◆ ACTION ITEM: Match the string "hand" against each line below, and copy every line that matches.

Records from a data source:

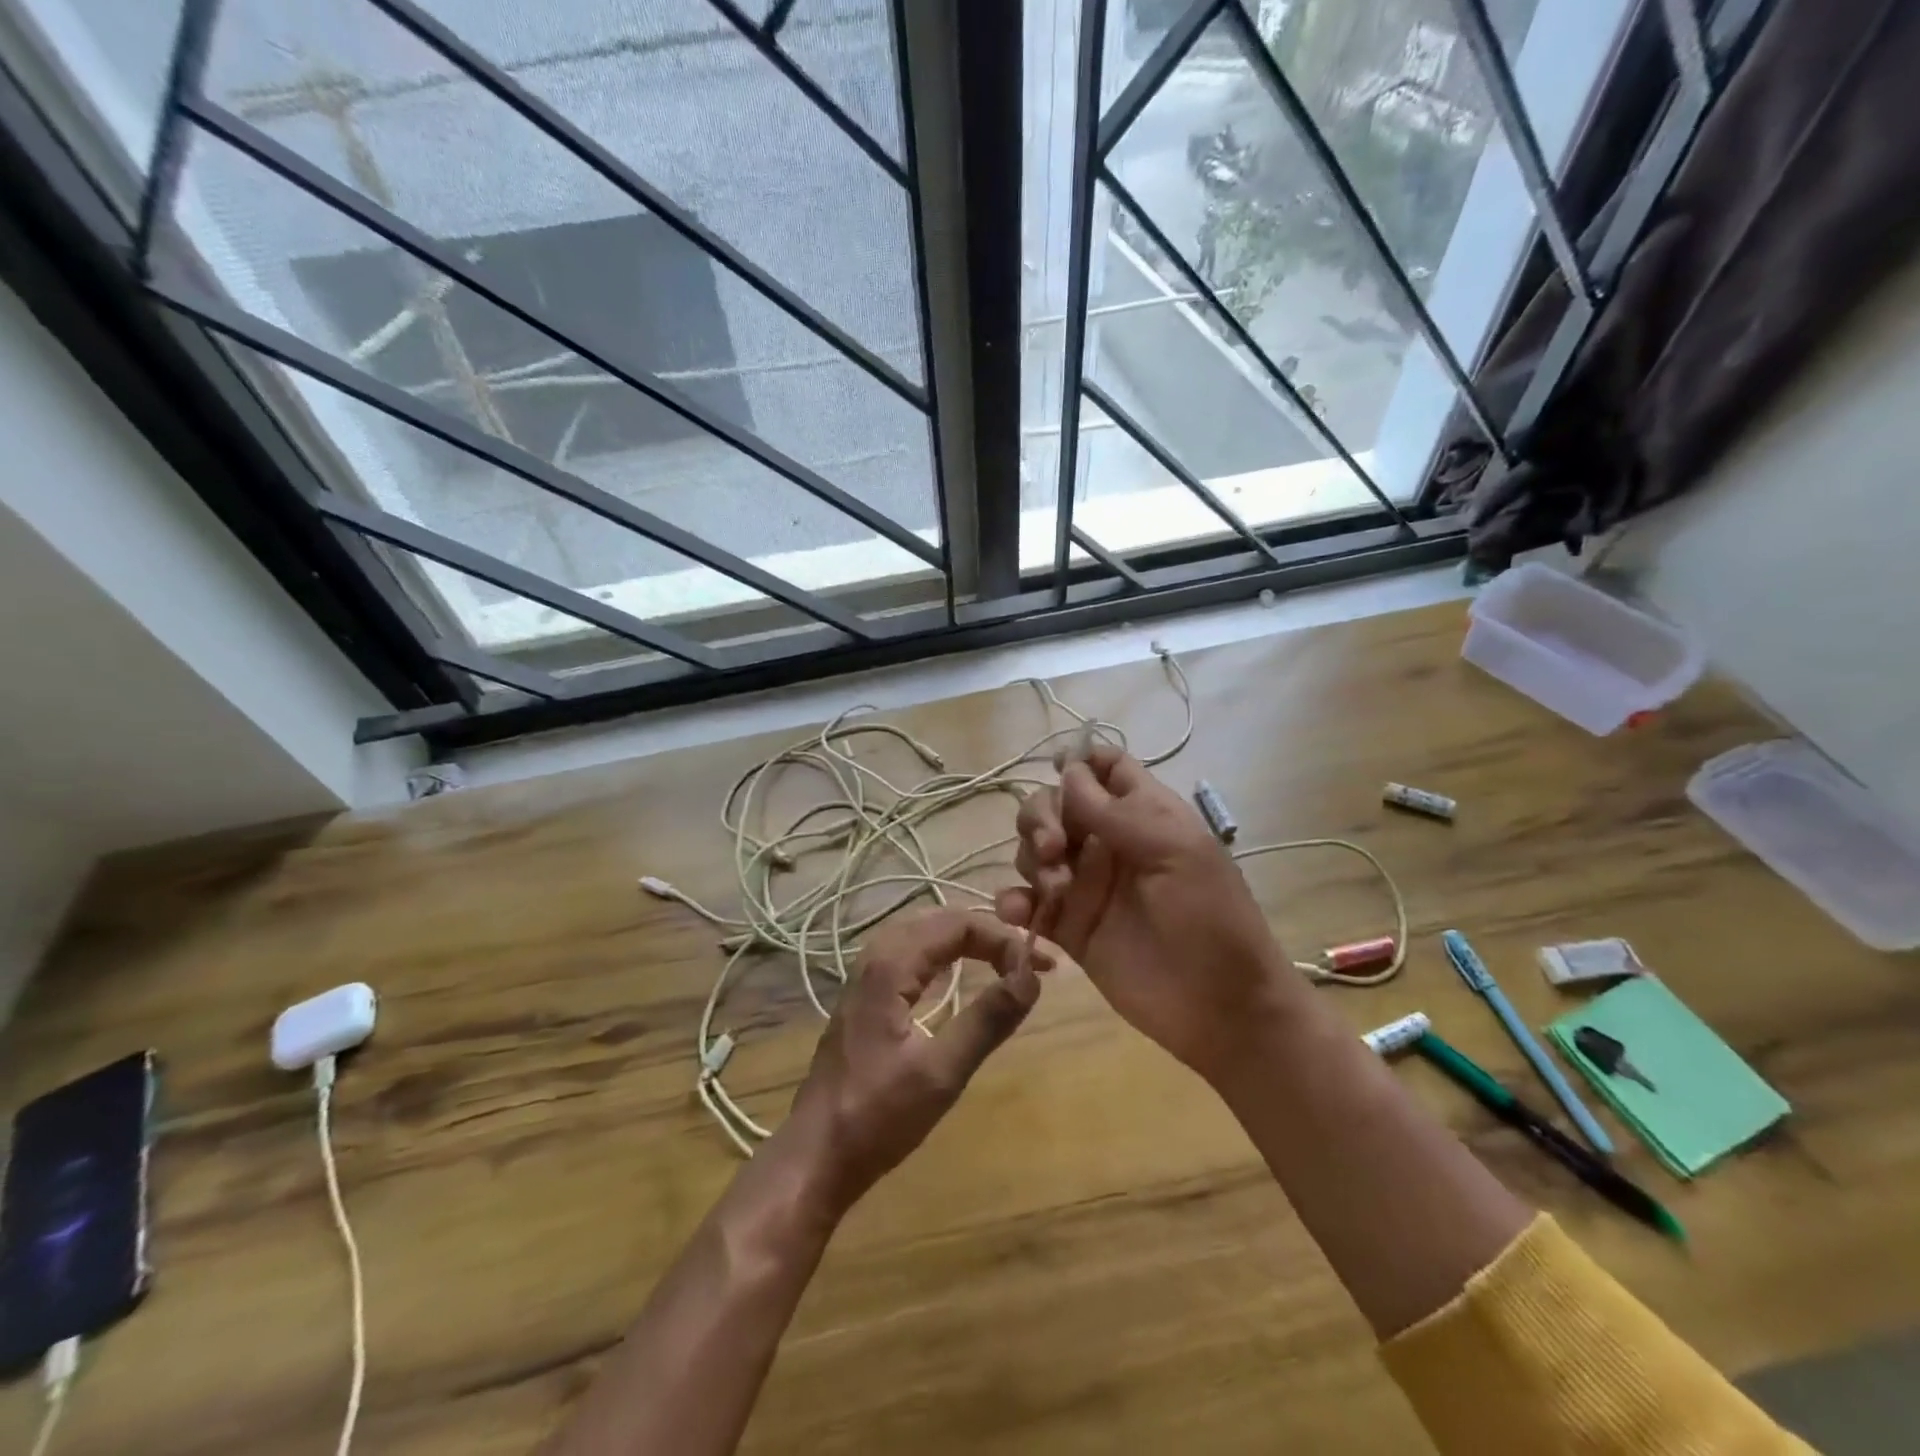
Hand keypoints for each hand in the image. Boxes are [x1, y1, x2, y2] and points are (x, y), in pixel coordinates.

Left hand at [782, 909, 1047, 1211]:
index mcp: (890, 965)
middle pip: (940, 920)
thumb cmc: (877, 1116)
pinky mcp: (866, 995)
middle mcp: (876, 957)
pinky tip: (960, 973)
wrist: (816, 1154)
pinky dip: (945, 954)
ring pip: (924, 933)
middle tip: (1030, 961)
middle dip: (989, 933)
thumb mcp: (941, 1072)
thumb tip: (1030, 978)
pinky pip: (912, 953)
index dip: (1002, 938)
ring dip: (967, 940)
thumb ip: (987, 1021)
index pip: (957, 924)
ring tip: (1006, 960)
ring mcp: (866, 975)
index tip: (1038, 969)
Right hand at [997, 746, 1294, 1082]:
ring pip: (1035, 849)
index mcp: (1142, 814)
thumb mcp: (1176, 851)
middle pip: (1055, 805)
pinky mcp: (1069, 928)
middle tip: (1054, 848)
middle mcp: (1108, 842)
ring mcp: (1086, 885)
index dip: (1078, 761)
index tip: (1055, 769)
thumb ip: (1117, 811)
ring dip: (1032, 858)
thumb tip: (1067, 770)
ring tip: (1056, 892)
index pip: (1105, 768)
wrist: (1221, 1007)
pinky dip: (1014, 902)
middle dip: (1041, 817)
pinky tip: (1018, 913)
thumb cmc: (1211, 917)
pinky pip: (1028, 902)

◆ YOUR SOLUTION:
Hand keypoints for each hand in the image. Boxes are [x1, y1, x2, y2] and points are (x, y), in pixel coordinates.
Left hand at [782, 909, 1047, 1211]:
Right hand at [997, 746, 1294, 1082]:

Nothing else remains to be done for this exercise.